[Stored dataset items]
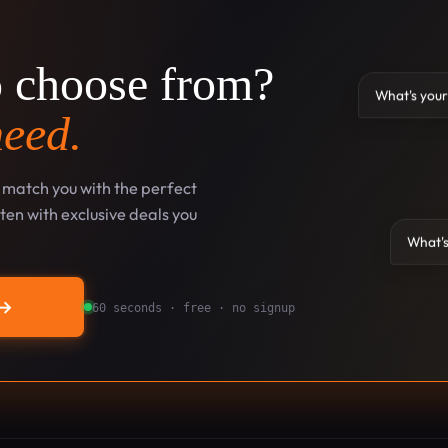
o choose from?
What's your
need.
l match you with the perfect
en with exclusive deals you
What's
→
60 seconds · free · no signup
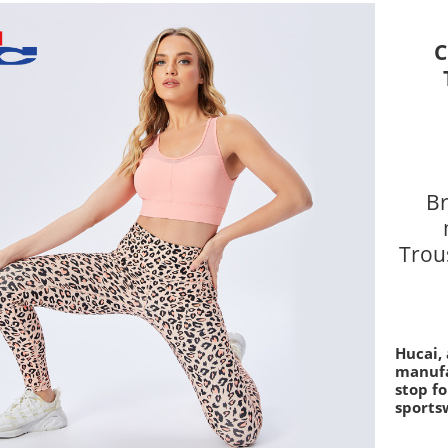
C
Br
Trous
Hucai,
manufa
stop fo
sports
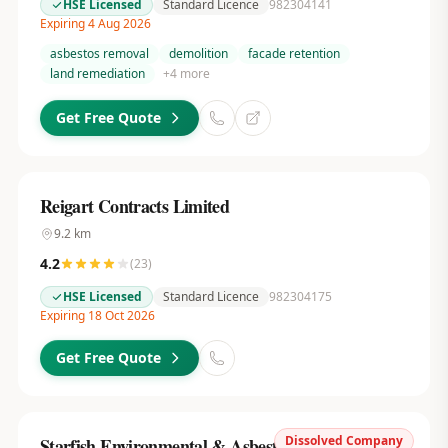
HSE Licensed
Standard Licence
982304141
Expiring 4 Aug 2026
asbestos removal
demolition
facade retention
land remediation
+
4
more
Get Free Quote
Reigart Contracts Limited
9.2
km
4.2
(
23
)
HSE Licensed
Standard Licence
982304175
Expiring 18 Oct 2026
Get Free Quote
Dissolved Company
Starfish Environmental & Asbestos Services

Exercise brief: Copy out each line from the rows above that contains the word "with".

Result of this task:
l match you with the perfect
en with exclusive deals you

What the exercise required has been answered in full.